SYSK 390: String.Format vs. concatenation

Since .NET 1.0, we’ve all been told – strings are immutable, so for best performance, avoid large number of string concatenation and use StringBuilder.  Ok, but how large is “large” and what about string.Format?
If you use your favorite .NET de-compiler, you’ll see that string.Format does quite a bit of work, and it would be logical to expect to pay, in terms of resource utilization, for that work.  And, how bad is really string concatenation – for example, if I just need to put together an address from its parts into one string, should I use StringBuilder?
Here are some numbers from some tests on my laptop:
- Doing string concatenation (e.g. result +=x) doesn’t appear to be a problem until I deal with over 10,000 strings.  Then the performance gets significantly worse:

Number of
concatenations Time taken in ms
-------------------------------------------
2,000 2
5,000 12
10,000 46
100,000 14,631

- Getting data elements from an array results in about the same performance in small numbers (up to 10,000), but at 100,000, the performance is almost 70% slower

- Doing 10,000 concatenations with string.Format with a format string taking 1,000 elements at a time (adding a loop to execute logic 10 time, so we end up with 10,000 concatenations) takes 18 ms (compare to 46 when doing appending one string at a time via traditional += type of concatenation)

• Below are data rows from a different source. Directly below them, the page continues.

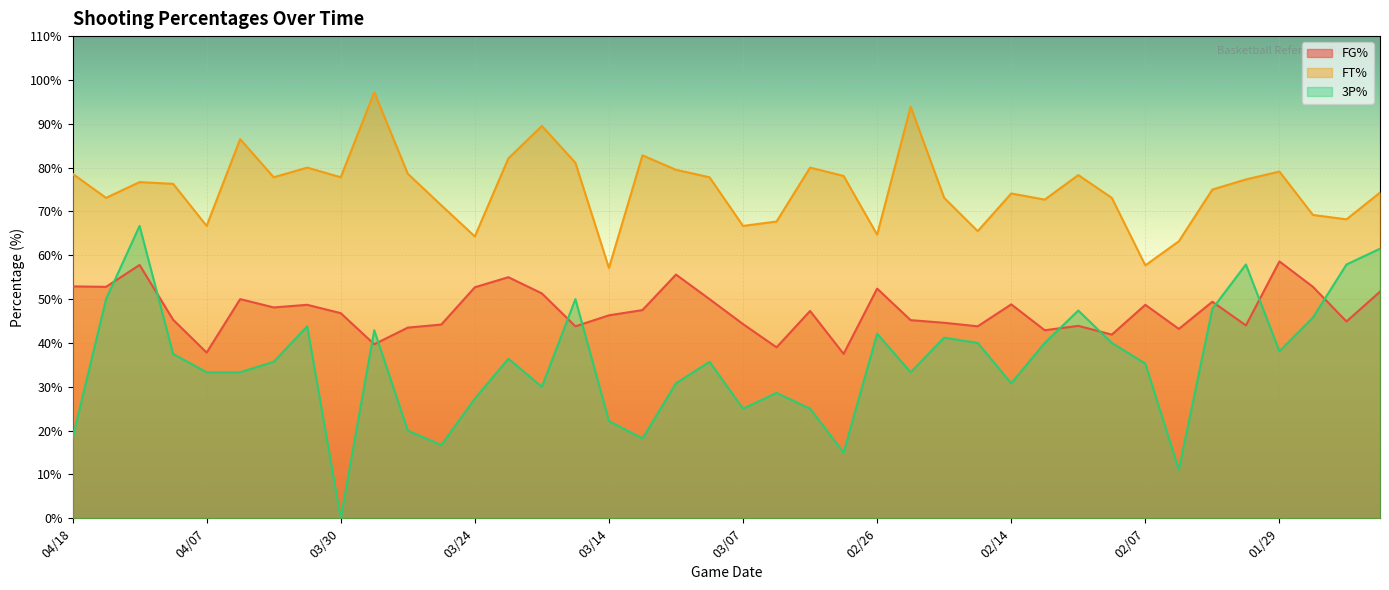

Which category has the lowest value across all series?

03/30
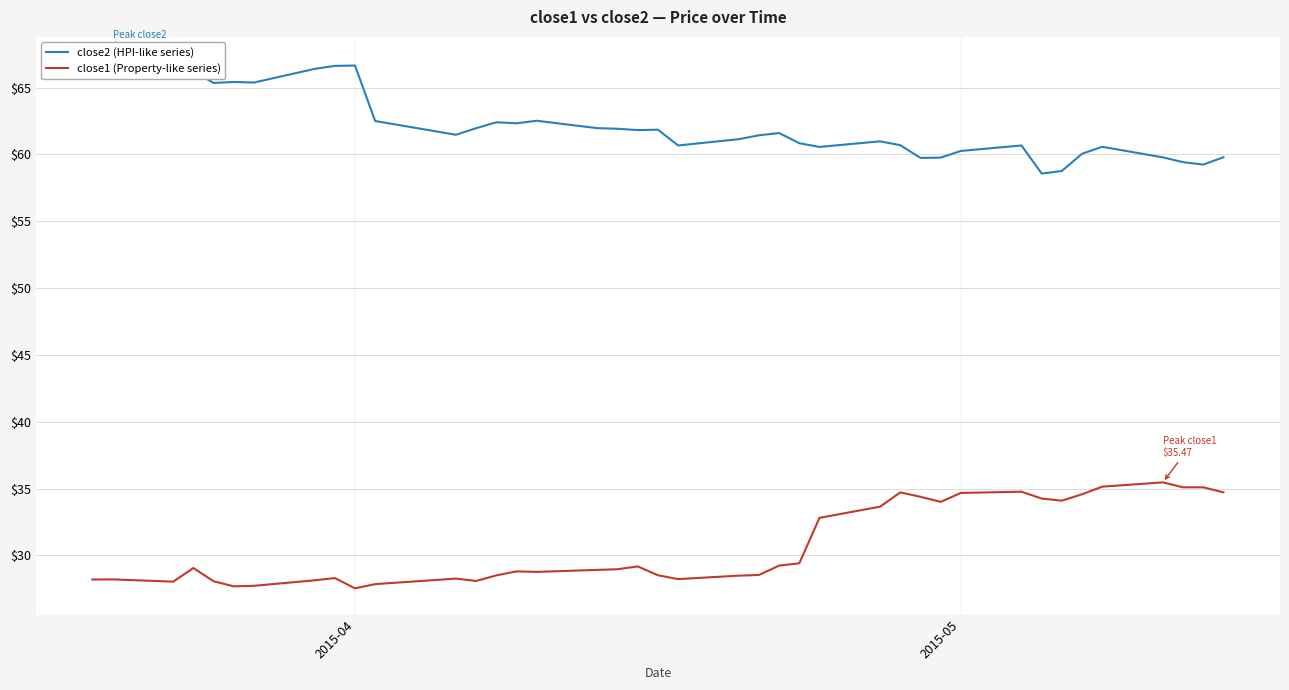

True or false: close2 (HPI-like series) and close1 (Property-like series) intersect in this chart.

False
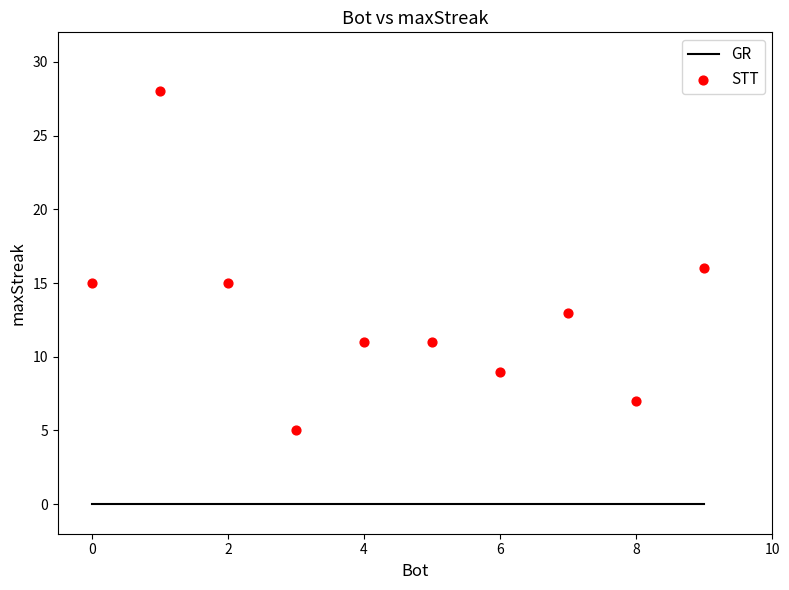

What is the range of X values (max minus min)?

9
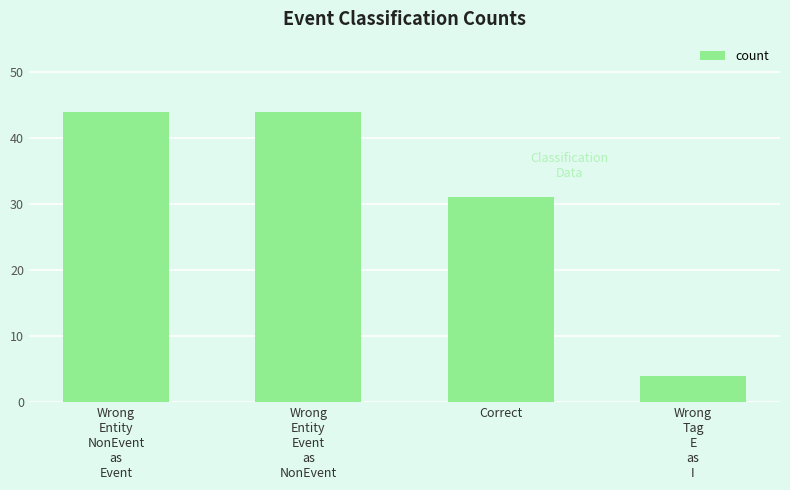

Is it true that the value at Wrong
Tag
E
as
I is 4?

True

- When Format string is only 100 elements and looping 100 times, the time taken for 10,000 concatenations drops down to under 3 ms.

The performance numbers change slightly, but the ratio stays about the same when I add GC.Collect call.
Ok, so that’s for large number of strings…  What about just a few concatenations, like putting together an address from its parts?
Running Concat function vs. Format function below 10,000 times resulted in roughly the same performance – about 3-4 ms total time taken.   Increasing the loop count to 10,000,000 resulted in 2,831 for 6 string concatenated via Concat function vs. 3,380 ms for same number of concatenations via Format.
Interestingly, when concatenating only two or three strings (e.g. person’s first and last name), the concatenation took almost 3 times less time than using the Format function -- 546 ms for 10,000,000 concatenations of 2 strings with Concat vs. 1501 via Format.
private static string Concat(string s1, string s2, string s3, string s4, string s5, string s6)
{
    return s1 + "\r\n" + s2 + "\r\n" +s3 + "\r\n" + s4 + ", " + s5 + " " + s6;
}
private static string Format(string s1, string s2, string s3, string s4, string s5, string s6)
{
    return string.Format("{0}\r\n{1}\r\n{2}\r\n{3}, {4} {5}", s1, s2, s3, s4, s5, s6);
}

So, what’s the significance of all of this?   In my opinion, when putting together small number of strings, e.g. person’s name, address, etc., even if you’re dealing with dozens and a few hundred strings, from performance point of view, the difference is negligible.  I used to favor string.Format because of the type conversion, but it you have a mismatch between the number of arguments in the format string’s and those passed in, you’ll end up with a runtime error. Nowadays, the framework properly handle concatenating a number, a string and a null, e.g.
int number = 5;
string nullString = null;
string result = number + nullString + "abc";

will give you "5abc".   So, string concatenations (in reasonable numbers) don’t appear to be such an evil…  However, with large number of concatenations you should evaluate your case and consider whether the performance hit, as well as the CPU utilization, warrant a different way of handing your data.